◆ Data taken from a collection
============
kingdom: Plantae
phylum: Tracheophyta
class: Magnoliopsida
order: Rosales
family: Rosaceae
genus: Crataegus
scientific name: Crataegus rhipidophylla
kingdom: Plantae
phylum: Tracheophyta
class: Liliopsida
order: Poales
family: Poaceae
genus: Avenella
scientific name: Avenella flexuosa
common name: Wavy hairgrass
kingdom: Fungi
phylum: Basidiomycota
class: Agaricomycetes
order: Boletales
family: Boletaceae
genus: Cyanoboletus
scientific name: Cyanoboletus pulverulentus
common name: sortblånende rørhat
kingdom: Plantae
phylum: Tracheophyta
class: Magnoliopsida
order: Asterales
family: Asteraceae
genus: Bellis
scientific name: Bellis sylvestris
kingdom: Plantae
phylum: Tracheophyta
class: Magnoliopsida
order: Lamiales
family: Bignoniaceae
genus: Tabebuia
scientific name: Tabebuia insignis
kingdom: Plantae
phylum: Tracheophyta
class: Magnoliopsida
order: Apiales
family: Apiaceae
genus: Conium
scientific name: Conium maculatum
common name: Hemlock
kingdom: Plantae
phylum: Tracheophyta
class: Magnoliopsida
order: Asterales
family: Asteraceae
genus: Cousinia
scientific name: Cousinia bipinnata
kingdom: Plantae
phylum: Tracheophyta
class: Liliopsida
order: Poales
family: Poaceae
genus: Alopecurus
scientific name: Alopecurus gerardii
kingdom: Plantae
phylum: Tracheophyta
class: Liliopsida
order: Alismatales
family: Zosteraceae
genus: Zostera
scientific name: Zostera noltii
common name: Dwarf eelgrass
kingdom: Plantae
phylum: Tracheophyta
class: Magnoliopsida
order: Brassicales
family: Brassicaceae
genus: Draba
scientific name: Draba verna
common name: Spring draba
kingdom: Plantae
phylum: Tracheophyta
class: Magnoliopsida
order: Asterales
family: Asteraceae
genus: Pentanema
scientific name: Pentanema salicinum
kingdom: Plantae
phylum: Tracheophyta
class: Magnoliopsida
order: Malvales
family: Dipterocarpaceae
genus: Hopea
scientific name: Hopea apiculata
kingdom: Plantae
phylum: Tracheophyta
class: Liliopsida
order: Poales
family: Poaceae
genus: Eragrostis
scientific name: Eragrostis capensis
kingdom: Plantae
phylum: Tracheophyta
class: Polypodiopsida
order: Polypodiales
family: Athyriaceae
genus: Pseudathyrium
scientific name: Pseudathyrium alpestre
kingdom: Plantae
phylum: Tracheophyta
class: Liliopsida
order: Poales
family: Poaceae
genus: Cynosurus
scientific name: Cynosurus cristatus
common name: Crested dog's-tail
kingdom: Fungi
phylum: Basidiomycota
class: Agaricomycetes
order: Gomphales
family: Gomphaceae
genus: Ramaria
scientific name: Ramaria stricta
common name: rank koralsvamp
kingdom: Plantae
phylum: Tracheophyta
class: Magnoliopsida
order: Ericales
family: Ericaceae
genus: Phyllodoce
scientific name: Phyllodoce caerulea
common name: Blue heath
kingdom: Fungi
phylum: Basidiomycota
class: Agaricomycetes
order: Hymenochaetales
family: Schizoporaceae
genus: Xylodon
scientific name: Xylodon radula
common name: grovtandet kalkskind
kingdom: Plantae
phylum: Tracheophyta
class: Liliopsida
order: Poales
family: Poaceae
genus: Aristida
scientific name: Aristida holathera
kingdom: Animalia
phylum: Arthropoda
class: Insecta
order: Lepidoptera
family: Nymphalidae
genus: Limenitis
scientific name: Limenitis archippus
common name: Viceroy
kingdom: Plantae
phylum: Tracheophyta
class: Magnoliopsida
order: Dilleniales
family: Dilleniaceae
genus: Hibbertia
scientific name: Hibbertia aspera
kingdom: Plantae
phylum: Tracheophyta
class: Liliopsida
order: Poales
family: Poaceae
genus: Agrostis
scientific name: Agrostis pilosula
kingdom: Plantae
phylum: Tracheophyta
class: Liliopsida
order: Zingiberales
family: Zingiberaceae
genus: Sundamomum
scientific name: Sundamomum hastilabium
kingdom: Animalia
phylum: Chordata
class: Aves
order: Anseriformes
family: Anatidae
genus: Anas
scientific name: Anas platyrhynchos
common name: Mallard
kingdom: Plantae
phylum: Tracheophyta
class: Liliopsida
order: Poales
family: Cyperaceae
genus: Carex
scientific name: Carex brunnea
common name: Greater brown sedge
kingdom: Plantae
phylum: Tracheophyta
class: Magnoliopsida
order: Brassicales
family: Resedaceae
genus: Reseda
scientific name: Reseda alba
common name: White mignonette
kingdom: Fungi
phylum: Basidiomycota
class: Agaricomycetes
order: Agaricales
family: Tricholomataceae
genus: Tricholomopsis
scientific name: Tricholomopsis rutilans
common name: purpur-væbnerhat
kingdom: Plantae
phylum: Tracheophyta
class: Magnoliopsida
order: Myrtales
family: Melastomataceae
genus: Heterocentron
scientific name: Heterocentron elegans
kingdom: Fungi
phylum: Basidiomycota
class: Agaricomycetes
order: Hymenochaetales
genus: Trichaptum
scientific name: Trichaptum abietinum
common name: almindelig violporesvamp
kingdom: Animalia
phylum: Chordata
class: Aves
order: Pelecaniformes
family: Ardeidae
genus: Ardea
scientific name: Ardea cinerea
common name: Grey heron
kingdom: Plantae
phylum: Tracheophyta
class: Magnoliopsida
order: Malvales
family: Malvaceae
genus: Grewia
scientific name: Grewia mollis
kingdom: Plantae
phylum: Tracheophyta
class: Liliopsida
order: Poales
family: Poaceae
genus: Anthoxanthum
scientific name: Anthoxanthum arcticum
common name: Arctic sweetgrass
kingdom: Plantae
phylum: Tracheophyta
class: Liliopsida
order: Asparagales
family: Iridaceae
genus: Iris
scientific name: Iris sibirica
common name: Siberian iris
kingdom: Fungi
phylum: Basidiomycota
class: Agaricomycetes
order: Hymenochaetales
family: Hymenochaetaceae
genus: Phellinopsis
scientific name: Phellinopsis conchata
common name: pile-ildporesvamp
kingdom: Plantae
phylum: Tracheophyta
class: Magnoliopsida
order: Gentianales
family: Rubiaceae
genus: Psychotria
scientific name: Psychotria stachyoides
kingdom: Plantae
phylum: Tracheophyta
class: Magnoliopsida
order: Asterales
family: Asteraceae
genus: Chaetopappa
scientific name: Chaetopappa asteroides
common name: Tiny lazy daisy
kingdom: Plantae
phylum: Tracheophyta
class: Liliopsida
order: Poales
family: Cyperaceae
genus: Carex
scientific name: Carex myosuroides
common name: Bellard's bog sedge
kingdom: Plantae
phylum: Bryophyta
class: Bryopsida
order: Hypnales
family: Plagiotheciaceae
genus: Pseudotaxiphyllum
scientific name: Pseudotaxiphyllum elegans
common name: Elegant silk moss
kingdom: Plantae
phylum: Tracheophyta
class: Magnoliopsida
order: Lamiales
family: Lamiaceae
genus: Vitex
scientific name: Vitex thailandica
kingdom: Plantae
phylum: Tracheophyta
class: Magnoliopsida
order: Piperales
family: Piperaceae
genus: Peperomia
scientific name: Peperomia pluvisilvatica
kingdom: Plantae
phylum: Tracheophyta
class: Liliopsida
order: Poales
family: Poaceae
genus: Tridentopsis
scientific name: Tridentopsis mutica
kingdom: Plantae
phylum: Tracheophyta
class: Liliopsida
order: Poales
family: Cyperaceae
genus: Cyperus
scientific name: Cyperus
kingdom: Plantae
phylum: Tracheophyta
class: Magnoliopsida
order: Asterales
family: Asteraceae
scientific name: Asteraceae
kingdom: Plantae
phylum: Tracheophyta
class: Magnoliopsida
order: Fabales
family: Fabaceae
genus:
============
◆ What is needed
Return the lines of the listing unchanged, starting at the line that contains "genus: Tridentopsis" and ending with the last line of the listing, both included.

◆ Response for this exercise
genus: Tridentopsis
scientific name: Tridentopsis mutica
kingdom: Plantae
phylum: Tracheophyta
class: Liliopsida
order: Poales
family: Cyperaceae
genus: Cyperus
scientific name: Cyperus
kingdom: Plantae
phylum: Tracheophyta
class: Magnoliopsida
order: Asterales
family: Asteraceae
scientific name: Asteraceae
kingdom: Plantae
phylum: Tracheophyta
class: Magnoliopsida
order: Fabales
family: Fabaceae
genus:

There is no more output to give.